God promised Abraham that he would be given the land of the Kenites, Kenizzites, Kadmonites, Hittites, Perizzites, Rephaim, Amorites, Canaanites, Girgashites, and the Jebusites (Gen 15:17-21). There are several lists of the peoples Israel will drive out of the land. There is a core of six peoples: Hittites, Perizzites, Ammonites, Hivites, Canaanites, and Jebusites. These six are listed in: Ex 3:8 & 17, 13:5 (omits Perizzites), 23:23, 33:2, 34:11, Deut 20:17, Josh 9:1, 12:8, and Judges 3:5. There is one shorter list of Hittites, Canaanites & Hivites only (Ex 23:28). Some lists add the Girgashites to the normal six: Deut 7:1, Josh 3:10, 24:11, Neh 9:8 (omits Hivites)
When the twelve spies returned to Moses at Kadesh Barnea, their report was that the Amalekites dwell in the land of the Negeb, the Hittites, Jebusites and Amorites dwell in the hill country and the Canaanites dwell by the sea and along the Jordan (Num 13:29).

====

INSTRUCTIONS ->
(1) Please list every people that the spies' report in the passage on the peoples of the land names.
(2) According to the passage on the peoples of the land, which verse gives the shorter list of only Hittites, Canaanites and Hivites?

DATA SEGMENT ->
====

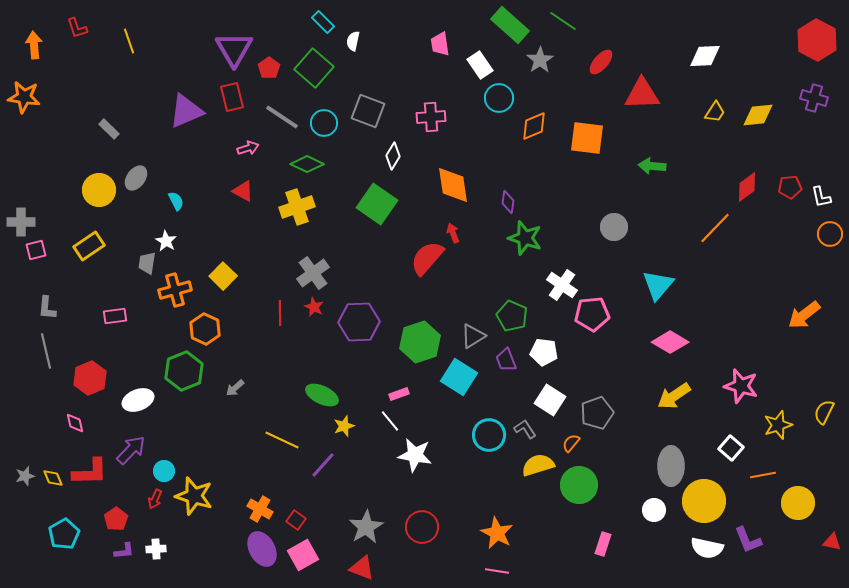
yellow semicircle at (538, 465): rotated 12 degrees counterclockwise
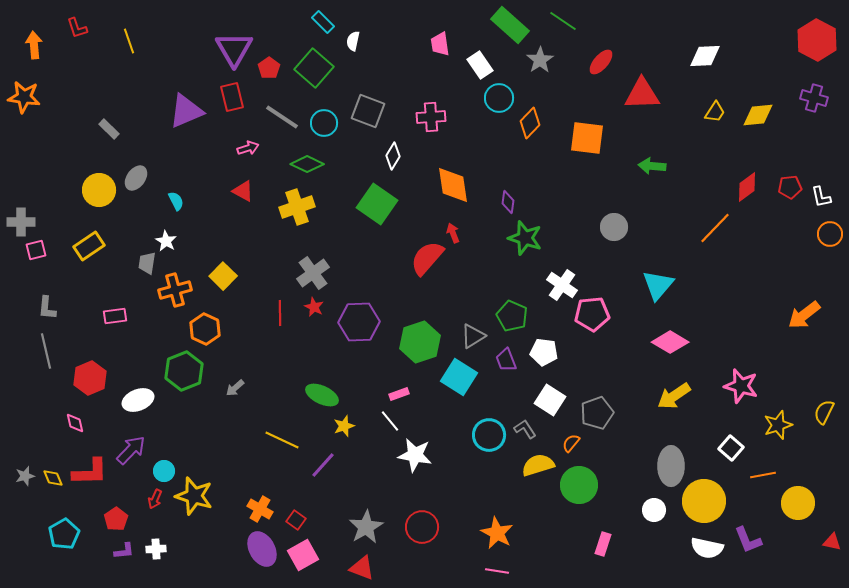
orange diamond at (534, 126): moved 4 px left, 3 px up; rotated 24 degrees counterclockwise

====

RESULTS OF THE EXERCISE ->
(1) Amalekites, Hittites, Jebusites, Amorites, Canaanites

(2) Ex 23:28